5) Chaque projet d’EMR inscrit dans les DSF doit faire l'objet d'une concertation ou d'un débat public, en complément du débat public organisé pour le DSF dans son ensemble. La planification envisagée ne doit pas être un exercice technocratique. Chaque projet de parc éolien en mer doit donc associer les publics selon les pratiques habituelles de la CNDP.
Nous soulignons par ailleurs qu'il est incohérent que la programmation pluriannuelle de l'énergie (PPE) ne soit plus soumise à obligation de saisine de la CNDP sur l'organisation d'un débat public, suite à une dérogation introduite par la loi énergie climat de 2019 : rien ne justifie qu'un plan-programme aussi important soit exonéré de cette modalité de participation du public à l'élaboration des décisions, appliquée à juste titre à d'autres plans ou programmes de bien moindre portée.
________
[1] European Commission (2021). The EU Blue Economy Report. 2021. Publications Office of the European Union. Luxembourg.
[2] The Science We Need for the Ocean We Want -The United Nations Decade of Ocean Science for Sustainable Development (2021-2030) (p. 20). (2020). IOC Brochure 2020-4 (IOC/BRO/2020/4) ; CP de la Commission européenne "Le pacte vert pour l'Europe: développer une économie bleue durable dans l'Union européenne"
[3] Pour le projet éolien de Dunkerque, le prix de l’électricité fixé dans l’offre du lauréat est de 44€/MWh. À titre de comparaison, le coût de l’éolien terrestre se situe actuellement entre 60-70€/MWh et le photovoltaïque au sol entre 40 et 70€/MWh. Voir le site polytechnique-insights.com
[4] ADEME. 2019 . Eolien offshore : analyse des potentiels industriels et économiques en France
[5] Notons qu’il existe maintenant des appels d’offre sans prix de rachat
[6] La France bénéficie du deuxième gisement de vent pour l’éolien en mer après la Grande-Bretagne en Europe
[7] Fécamp, Courseulles-sur-Mer, Saint Brieuc. D’autres parcs ont été attribués et les projets sont lancés à Dunkerque, Dieppe-Le Tréport, au Sud de la Bretagne… Et des appels d’offres sont lancés en Méditerranée pour l’éolien flottant
[8] Cycleco 2015. « Analyse du Cycle de Vie de la production d’électricité d’origine éolienne en France », Rapport final. ADEME
[9] Bennun, L., van Bochove, J., Fletcher, C., Wilson, D., Phair, N., Carbone, G., (2021). Industry guidance for early screening of biodiversity risk - offshore wind. Gland, Switzerland: IUCN and Cambridge, UK: The Biodiversity Consultancy. Voir aussi Le Visage, C., Léon, C., Teillac-Deschamps, P., & Azam, C. (2021). Analyse de l’intégration des enjeux de biodiversité dans l’évaluation environnementale des projets éoliens offshore. Paris: UICN. Voir aussi Reynaud, Marine, Le Bouhris, Enored, Soulard, Thomas, & Perignon, Yves. (2021). Rapport de suivi environnemental de l'éolienne flottante FLOATGEN, site d'essais SEM-REV. Zenodo.

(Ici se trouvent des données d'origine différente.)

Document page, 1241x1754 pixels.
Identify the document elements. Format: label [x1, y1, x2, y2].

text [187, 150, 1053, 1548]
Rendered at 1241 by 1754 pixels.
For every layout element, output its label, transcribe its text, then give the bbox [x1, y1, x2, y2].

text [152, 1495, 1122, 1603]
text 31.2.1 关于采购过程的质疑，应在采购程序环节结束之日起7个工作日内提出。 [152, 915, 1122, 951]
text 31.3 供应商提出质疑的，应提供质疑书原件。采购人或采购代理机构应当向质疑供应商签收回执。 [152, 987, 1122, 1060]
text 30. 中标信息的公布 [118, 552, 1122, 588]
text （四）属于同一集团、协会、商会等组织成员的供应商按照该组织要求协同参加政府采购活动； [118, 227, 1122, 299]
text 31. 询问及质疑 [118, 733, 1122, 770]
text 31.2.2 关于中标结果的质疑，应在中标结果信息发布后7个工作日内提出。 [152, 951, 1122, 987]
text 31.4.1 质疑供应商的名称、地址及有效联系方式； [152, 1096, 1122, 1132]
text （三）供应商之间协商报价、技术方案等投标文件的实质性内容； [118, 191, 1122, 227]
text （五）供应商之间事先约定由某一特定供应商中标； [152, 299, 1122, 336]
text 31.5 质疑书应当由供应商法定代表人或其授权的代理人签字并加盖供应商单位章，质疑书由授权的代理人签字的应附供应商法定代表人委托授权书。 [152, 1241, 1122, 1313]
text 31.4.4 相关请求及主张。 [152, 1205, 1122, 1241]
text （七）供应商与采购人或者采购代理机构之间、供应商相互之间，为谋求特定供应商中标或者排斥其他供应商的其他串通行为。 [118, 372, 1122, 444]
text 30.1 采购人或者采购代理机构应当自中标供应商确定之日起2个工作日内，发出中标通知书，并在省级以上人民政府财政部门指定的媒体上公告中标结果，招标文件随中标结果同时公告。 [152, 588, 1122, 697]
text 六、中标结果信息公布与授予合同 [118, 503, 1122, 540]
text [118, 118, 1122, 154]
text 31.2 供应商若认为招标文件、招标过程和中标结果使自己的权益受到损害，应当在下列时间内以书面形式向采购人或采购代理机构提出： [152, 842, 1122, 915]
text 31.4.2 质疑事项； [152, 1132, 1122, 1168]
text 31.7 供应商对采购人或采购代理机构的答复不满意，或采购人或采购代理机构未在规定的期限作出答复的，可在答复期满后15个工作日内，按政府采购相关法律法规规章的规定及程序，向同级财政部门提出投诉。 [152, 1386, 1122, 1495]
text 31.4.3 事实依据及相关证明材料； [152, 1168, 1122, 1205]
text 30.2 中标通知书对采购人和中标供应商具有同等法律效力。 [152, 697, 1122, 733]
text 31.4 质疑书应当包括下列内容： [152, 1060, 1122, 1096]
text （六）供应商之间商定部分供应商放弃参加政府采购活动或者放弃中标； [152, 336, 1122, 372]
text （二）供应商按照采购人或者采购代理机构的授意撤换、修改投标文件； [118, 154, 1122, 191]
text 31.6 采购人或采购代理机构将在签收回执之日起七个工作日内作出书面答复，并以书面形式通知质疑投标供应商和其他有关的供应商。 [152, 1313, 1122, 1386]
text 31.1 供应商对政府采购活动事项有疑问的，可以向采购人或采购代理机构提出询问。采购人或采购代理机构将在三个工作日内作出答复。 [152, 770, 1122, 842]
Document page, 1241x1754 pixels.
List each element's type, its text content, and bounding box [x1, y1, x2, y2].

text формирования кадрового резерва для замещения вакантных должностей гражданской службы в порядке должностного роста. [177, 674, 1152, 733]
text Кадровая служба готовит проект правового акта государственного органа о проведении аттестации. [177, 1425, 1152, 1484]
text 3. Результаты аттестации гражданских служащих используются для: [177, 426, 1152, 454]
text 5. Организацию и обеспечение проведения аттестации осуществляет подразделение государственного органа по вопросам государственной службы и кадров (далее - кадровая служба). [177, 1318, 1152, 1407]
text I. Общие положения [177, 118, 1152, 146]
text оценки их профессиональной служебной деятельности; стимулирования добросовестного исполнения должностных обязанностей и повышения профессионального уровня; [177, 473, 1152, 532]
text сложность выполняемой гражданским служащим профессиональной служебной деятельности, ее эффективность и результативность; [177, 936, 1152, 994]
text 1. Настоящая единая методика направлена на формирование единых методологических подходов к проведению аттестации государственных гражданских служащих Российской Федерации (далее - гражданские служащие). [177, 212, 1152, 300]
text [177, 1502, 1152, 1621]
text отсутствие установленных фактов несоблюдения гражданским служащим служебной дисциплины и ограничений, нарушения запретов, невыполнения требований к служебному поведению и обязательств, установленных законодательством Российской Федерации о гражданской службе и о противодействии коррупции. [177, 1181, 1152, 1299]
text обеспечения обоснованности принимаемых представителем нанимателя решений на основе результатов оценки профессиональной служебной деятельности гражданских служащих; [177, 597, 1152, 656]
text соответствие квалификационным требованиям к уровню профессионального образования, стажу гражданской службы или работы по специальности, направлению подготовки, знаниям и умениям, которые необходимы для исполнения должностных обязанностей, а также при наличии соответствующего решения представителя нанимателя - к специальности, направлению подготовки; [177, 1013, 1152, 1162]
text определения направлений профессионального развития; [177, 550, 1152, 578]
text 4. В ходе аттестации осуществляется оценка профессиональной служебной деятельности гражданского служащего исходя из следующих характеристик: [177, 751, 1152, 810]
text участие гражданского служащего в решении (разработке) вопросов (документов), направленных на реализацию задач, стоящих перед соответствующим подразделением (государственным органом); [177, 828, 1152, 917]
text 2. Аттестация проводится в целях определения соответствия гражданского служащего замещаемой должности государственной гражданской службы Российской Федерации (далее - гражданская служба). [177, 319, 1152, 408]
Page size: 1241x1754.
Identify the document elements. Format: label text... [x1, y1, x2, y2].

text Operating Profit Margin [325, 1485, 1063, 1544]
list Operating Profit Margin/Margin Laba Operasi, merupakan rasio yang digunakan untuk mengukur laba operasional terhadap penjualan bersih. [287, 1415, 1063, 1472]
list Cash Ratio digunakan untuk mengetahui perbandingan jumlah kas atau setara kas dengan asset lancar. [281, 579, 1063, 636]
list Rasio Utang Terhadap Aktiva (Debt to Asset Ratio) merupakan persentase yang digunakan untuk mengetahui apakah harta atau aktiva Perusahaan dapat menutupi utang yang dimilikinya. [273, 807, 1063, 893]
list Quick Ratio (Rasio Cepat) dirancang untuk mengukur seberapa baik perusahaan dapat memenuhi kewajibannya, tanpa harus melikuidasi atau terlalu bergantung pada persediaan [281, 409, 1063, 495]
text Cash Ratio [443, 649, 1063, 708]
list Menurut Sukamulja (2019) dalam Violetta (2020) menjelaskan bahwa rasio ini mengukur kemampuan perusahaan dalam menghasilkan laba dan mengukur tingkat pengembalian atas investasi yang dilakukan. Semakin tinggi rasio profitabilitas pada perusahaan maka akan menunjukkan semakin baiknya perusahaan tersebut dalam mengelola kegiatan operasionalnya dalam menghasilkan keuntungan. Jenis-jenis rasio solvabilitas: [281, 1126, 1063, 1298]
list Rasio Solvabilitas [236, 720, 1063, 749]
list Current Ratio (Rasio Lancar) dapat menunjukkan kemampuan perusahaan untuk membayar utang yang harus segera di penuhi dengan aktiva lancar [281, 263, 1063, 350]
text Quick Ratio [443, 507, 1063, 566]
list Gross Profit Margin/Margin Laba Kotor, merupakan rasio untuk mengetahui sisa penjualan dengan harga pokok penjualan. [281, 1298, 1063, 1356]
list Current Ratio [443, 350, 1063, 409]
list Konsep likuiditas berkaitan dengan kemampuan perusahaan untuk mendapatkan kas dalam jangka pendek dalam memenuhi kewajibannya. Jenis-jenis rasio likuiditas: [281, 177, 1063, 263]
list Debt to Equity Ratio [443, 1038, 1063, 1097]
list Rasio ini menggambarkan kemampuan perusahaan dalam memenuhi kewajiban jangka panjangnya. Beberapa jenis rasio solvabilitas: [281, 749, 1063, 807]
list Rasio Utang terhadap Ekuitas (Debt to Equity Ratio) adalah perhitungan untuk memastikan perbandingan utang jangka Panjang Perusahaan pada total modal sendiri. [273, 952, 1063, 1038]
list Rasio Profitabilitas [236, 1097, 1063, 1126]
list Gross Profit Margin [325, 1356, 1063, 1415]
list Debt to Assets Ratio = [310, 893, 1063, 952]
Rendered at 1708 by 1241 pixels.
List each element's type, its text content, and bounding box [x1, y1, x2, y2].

[10] Voir un exemple de projet éolien dans des zones protégés ; Voir aussi l'analyse juridique par Laurent Bordereaux concernant l’implantation d’EMR dans les zones protégées.
[11] À titre d’exemple, voir la délibération de la CRE du 10 mars 2022 et l'appel d’offres portant sur des installations éoliennes de production d’électricité en mer en France métropolitaine
[12] Selon les règles européennes, la notation ne doit porter que sur des critères objectifs et non discriminatoires et le prix doit constituer le critère principal.